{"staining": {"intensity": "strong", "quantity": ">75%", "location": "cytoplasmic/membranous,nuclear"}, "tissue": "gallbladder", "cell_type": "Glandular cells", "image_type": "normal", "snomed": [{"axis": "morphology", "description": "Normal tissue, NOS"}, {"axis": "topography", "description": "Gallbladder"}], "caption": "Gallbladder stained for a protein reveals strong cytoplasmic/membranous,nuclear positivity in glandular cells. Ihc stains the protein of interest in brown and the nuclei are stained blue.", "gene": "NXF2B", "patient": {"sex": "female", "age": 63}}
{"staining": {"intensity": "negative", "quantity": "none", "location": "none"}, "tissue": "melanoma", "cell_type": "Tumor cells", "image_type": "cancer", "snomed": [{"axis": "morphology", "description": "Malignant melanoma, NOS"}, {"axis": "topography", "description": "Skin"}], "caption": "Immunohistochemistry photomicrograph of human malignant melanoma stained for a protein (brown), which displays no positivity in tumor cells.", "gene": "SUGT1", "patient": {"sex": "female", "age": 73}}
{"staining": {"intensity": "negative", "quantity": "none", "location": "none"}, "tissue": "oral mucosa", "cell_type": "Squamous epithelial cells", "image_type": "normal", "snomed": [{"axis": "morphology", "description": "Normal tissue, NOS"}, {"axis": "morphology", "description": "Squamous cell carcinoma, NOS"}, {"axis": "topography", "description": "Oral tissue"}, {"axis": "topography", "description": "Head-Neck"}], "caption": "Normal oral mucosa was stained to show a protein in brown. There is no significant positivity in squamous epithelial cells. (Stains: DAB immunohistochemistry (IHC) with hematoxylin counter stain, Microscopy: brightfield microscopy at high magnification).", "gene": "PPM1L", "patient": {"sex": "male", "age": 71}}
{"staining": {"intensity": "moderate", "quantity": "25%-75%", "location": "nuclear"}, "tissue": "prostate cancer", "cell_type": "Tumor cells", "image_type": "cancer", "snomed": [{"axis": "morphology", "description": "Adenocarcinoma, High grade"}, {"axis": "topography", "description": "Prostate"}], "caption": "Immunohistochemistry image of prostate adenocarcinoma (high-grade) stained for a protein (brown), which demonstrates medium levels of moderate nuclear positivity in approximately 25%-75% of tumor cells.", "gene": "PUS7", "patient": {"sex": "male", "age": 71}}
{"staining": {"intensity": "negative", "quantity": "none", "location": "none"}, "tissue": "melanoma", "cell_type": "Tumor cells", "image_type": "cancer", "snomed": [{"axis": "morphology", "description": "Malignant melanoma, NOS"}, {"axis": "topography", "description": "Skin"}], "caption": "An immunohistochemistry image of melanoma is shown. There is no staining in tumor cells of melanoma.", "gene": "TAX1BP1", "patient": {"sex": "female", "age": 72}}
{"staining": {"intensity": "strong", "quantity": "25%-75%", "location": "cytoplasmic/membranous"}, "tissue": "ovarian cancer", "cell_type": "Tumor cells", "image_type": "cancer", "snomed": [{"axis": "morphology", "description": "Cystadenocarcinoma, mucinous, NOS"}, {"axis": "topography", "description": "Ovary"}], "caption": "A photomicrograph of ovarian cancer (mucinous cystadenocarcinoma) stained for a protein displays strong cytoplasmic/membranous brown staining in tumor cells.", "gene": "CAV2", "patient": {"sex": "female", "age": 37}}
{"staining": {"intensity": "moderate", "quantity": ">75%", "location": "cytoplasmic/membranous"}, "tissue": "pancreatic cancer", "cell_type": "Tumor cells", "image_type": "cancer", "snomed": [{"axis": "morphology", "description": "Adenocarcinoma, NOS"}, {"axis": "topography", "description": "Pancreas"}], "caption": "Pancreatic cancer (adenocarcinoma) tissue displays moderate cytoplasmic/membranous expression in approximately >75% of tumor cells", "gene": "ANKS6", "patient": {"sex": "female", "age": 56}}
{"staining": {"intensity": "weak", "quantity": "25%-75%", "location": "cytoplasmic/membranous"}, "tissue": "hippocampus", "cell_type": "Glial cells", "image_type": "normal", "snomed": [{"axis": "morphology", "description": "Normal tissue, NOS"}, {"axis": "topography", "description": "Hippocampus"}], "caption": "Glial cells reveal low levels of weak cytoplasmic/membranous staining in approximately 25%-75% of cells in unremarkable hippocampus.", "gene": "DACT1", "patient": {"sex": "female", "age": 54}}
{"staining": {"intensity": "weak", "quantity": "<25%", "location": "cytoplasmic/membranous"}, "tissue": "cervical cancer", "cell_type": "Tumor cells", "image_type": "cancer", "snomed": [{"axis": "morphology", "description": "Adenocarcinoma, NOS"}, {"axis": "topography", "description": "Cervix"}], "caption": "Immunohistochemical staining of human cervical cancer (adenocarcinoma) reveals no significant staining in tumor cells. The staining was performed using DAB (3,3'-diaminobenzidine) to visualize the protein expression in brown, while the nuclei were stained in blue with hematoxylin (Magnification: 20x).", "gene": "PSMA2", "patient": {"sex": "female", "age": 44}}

++++

Each line in the listing above from the one containing "image of prostate" through the one containing "photomicrograph of ovarian" should be repeated exactly, and no other line.

{"staining": {"intensity": "moderate", "quantity": "25%-75%", "location": "nuclear"}, "tissue": "prostate cancer", "cell_type": "Tumor cells", "image_type": "cancer", "snomed": [{"axis": "morphology", "description": "Adenocarcinoma, High grade"}, {"axis": "topography", "description": "Prostate"}], "caption": "Immunohistochemistry image of prostate adenocarcinoma (high-grade) stained for a protein (brown), which demonstrates medium levels of moderate nuclear positivity in approximately 25%-75% of tumor cells.", "gene": "PUS7", "patient": {"sex": "male", "age": 71}}
{"staining": {"intensity": "negative", "quantity": "none", "location": "none"}, "tissue": "melanoma", "cell_type": "Tumor cells", "image_type": "cancer", "snomed": [{"axis": "morphology", "description": "Malignant melanoma, NOS"}, {"axis": "topography", "description": "Skin"}], "caption": "An immunohistochemistry image of melanoma is shown. There is no staining in tumor cells of melanoma.", "gene": "TAX1BP1", "patient": {"sex": "female", "age": 72}}
{"staining": {"intensity": "strong", "quantity": "25%-75%", "location": "cytoplasmic/membranous"}, "tissue": "ovarian cancer", "cell_type": "Tumor cells", "image_type": "cancer", "snomed": [{"axis": "morphology", "description": "Cystadenocarcinoma, mucinous, NOS"}, {"axis": "topography", "description": "Ovary"}], "caption": "A photomicrograph of ovarian cancer (mucinous cystadenocarcinoma) stained for a protein displays strong cytoplasmic/membranous brown staining in tumor cells.", "gene": "CAV2", "patient": {"sex": "female", "age": 37}}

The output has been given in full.